The private place to express breast milk must be shielded from view, not be a bathroom and be free from intrusion from co-workers and the public.
“The PUMP Act also protects remote workers,” Ho noted. Covered workers who telework must be free from observation by any employer-provided or required video system, including computer camera, security camera or web conferencing platform.

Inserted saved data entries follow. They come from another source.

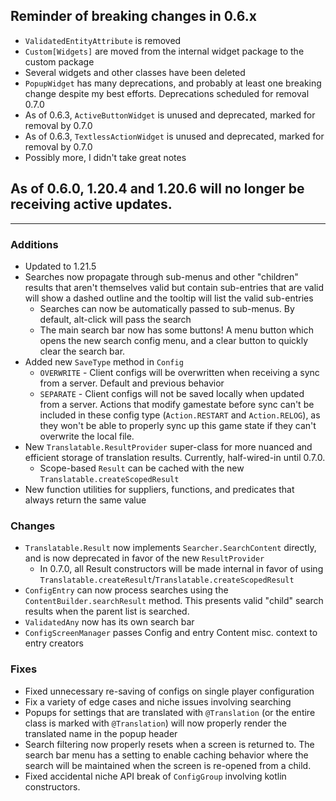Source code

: ## Reminder of breaking changes in 0.6.x
* `ValidatedEntityAttribute` is removed
* `Custom[Widgets]` are moved from the internal widget package to the custom package
* Several widgets and other classes have been deleted
* `PopupWidget` has many deprecations, and probably at least one breaking change despite my best efforts. Deprecations scheduled for removal 0.7.0
* As of 0.6.3, `ActiveButtonWidget` is unused and deprecated, marked for removal by 0.7.0
* As of 0.6.3, `TextlessActionWidget` is unused and deprecated, marked for removal by 0.7.0
* Possibly more, I didn't take great notes

## As of 0.6.0, 1.20.4 and 1.20.6 will no longer be receiving active updates.

-------------------------------------

### Additions
* Updated to 1.21.5
* Searches now propagate through sub-menus and other "children" results that aren't themselves valid but contain sub-entries that are valid will show a dashed outline and the tooltip will list the valid sub-entries
  * Searches can now be automatically passed to sub-menus. By default, alt-click will pass the search
  * The main search bar now has some buttons! A menu button which opens the new search config menu, and a clear button to quickly clear the search bar.
* Added new `SaveType` method in `Config`
  * `OVERWRITE` - Client configs will be overwritten when receiving a sync from a server. Default and previous behavior
  * `SEPARATE` - Client configs will not be saved locally when updated from a server. Actions that modify gamestate before sync can't be included in these config type (`Action.RESTART` and `Action.RELOG`), as they won't be able to properly sync up this game state if they can't overwrite the local file.
* New `Translatable.ResultProvider` super-class for more nuanced and efficient storage of translation results. Currently, half-wired-in until 0.7.0.
  * Scope-based `Result` can be cached with the new `Translatable.createScopedResult`
* New function utilities for suppliers, functions, and predicates that always return the same value

### Changes
* `Translatable.Result` now implements `Searcher.SearchContent` directly, and is now deprecated in favor of the new `ResultProvider`
  * In 0.7.0, all Result constructors will be made internal in favor of using `Translatable.createResult`/`Translatable.createScopedResult`
* `ConfigEntry` can now process searches using the `ContentBuilder.searchResult` method. This presents valid "child" search results when the parent list is searched.
* `ValidatedAny` now has its own search bar
* `ConfigScreenManager` passes Config and entry Content misc. context to entry creators

### Fixes
* Fixed unnecessary re-saving of configs on single player configuration
* Fix a variety of edge cases and niche issues involving searching
* Popups for settings that are translated with `@Translation` (or the entire class is marked with `@Translation`) will now properly render the translated name in the popup header
* Search filtering now properly resets when a screen is returned to. The search bar menu has a setting to enable caching behavior where the search will be maintained when the screen is re-opened from a child.
* Fixed accidental niche API break of `ConfigGroup` involving kotlin constructors.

Under existing law, lactation breaks for nonexempt employees may be unpaid, except: 1) if the nursing employee is not completely relieved from duty, 2) if employers pay co-workers for similar breaks or 3) when breast milk is expressed during paid breaks. State or local laws may be more stringent and require employers to pay nonexempt employees for lactation break time.

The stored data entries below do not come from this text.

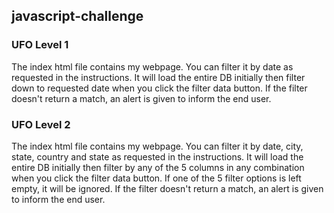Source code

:## javascript-challenge

### UFO Level 1
The index html file contains my webpage. You can filter it by date as requested in the instructions. 
It will load the entire DB initially then filter down to requested date when you click the filter data button.
If the filter doesn't return a match, an alert is given to inform the end user.


### UFO Level 2
The index html file contains my webpage. You can filter it by date, city, state, country and state as requested in the instructions. 
It will load the entire DB initially then filter by any of the 5 columns in any combination when you click the filter data button.
If one of the 5 filter options is left empty, it will be ignored.
If the filter doesn't return a match, an alert is given to inform the end user.

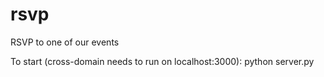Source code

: # rsvp
RSVP to one of our events

To start (cross-domain needs to run on localhost:3000):
python server.py
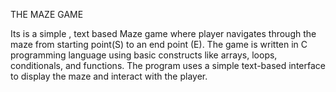 THE MAZE GAME 

Its is a simple , text based Maze game where player navigates through the maze from starting point(S) to an end point (E).
The game is written in C programming language using basic constructs like arrays, loops, conditionals, and functions. 
The program uses a simple text-based interface to display the maze and interact with the player.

Exempt employees must be paid their full weekly salary, regardless of whether they take breaks to express breast milk.
Employers with fewer than 50 employees may be exempt from compliance if they can establish that doing so would impose an undue hardship, Ho added.
The PUMP Act’s protections do not apply to crewmembers of air carriers.
As of April 28, employees who are denied breaks, not provided a qualifying space for expressing breast milk or aren’t paid for the breaks as required by the PUMP Act may sue. They may either bring a private right of action against an employer or file a complaint with the U.S. Department of Labor’s Wage and Hour Division.
But before suing, an affected employee must notify the employer of the alleged failure to provide a private area to pump. The employer then has 10 days to remedy the situation.
“The notification period is waived if the employee’s employment has been terminated for making the request or opposing an employer’s refusal to provide a place to express milk under the law or if the employer indicated it will not provide a private place for the employee to do so,” Ho said.
Cano said employers should be creative about providing private spaces for breaks, especially if they have multiple employees who need breaks at the same facility.
As long as the space is shielded from view and free from intrusion from co-workers and the public, an area converted temporarily into a space for expressing breast milk and made available when needed by a nursing parent is adequate, Ho said. He added that privacy screens, curtains and signage may be used.
The PWFA’s accommodation provisions are based on the ADA’s, but under the PWFA, an employer may temporarily have to eliminate an essential job function. That’s not the case under the ADA, Phillis said.
Ho noted that the ADA covers people with disabilities, while the PWFA protects individuals with known limitations related to pregnancy, childbirth or related medical conditions.
“Given the PWFA’s lower standard of a known limitation, as compared to the ADA definition of disability, if an employee is considered disabled under the ADA due to a pregnancy-related condition, they would almost certainly be covered under the PWFA, but all employees covered under the PWFA will not be covered by the ADA,” said Stephanie Kaplan and Julia Riskowitz, attorneys with Blank Rome in Philadelphia, in an e-mail.
“Employers cannot require an employee to accept a reasonable accommodation not arrived at through the interactive process or to take leave—paid or unpaid—if another reasonable accommodation is available absent undue hardship,” Cano cautioned.
Ho said employers should take the PWFA’s approaching effective date as an opportunity for refresher training for HR and managers on reasonable accommodations and how to properly engage in an interactive process, including special attention to the importance of documentation.
If the U.S. Department of Labor (DOL) issues an updated poster for the PUMP Act before the Equal Employment Opportunity Commission (EEOC), which will enforce the PWFA, updates the “Know Your Rights” poster, or vice versa, employers that use all-in-one labor posters may want to wait until both updates are complete to purchase a new poster, Cano said. In the interim, employers may need to print the required posters from the DOL or EEOC websites for continued compliance, she noted.